Je trouvai à l’endroit indiqué un grand filet bleu encore mouillé.

-      Savez-vous où se trouve madame Gane Noire en ce moment ?

-      Sans doute chez madame Colin. Elle doit venir ici après le diner.

-    Je vois (encore aujourd’hui, j’ignore pourquoi j’ai répondu ça) … Quelqu’un d’autre aurait pu vouloir du mal à votre Rubis ?

-      Non, je ne vois pas. Il y a bien ma voisine du 468, madame Irène Poisson, que j’ai dû expulser le mois dernier de notre équipe de whist militaire parce qu’elle rouspétait tout le temps, mais de là à penser qu’elle aurait pu commettre un tel acte…

-      Laissez-moi en décider M. Doré. Pour le moment, demandez à  ces dames de venir ici toutes affaires cessantes. Tel Hercule Poirot, je vous dévoilerai alors la coupable de ce piscicide.
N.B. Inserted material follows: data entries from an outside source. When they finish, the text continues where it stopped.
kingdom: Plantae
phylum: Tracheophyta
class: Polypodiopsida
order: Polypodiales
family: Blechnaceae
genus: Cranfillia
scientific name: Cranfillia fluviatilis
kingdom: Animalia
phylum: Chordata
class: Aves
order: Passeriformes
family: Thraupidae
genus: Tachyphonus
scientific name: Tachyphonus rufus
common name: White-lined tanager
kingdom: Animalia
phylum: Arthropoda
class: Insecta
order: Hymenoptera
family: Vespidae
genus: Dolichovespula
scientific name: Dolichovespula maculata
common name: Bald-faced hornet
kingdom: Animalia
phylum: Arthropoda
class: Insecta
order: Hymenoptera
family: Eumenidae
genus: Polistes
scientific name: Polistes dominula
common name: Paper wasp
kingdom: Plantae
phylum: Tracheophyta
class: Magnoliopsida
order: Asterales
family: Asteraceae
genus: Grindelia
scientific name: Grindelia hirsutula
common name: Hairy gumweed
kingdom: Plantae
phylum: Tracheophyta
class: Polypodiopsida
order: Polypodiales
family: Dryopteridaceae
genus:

Les quatre dames se présentèrent dans la demi-heure qui suivit. Je les accueillis moi-même à la porte et les dirigeai vers le salon, où, bientôt, j’entrepris de résoudre l’énigme.

-      Mesdames, avez-vous remarqué que Rubis n’est plus dans son aquarium?

Trois têtes se tournèrent vers l’aquarium pour constater le grand vide qui l’habitait pendant que la quatrième baissait honteusement la tête. Pas besoin d’un grand raisonnement pour trouver la coupable dans une résidence pour personnes âgées : la plupart du temps, le remords l’amène à se dévoiler elle-même.

Naturellement, la dame portait des souliers pointure sept et demi à talons français. De plus, elle sentait légèrement le poisson. Ne me restait plus qu’à dévoiler son nom quand j’ai surpris le regard apitoyé de monsieur Doré. J’ai alors compris qu’il ne souhaitait pas voir la coupable traînée sur la place publique. Je décidai de respecter sa décision et de ne pas piper mot du piscicide. Je dis seulement que M. Doré était bien triste d’avoir perdu son animal de compagnie.

Je suis revenu à mon cubicule en me répétant le mantra de la directrice : «  Sous des dehors bourrus et impatients, les personnes âgées dissimulent souvent une grande gentillesse et une belle générosité. Sous des dehors  bourrus… »

Le lendemain, les quatre dames se sont présentées chez monsieur Doré, chacune avec une sac de plastique contenant un nouveau Rubis.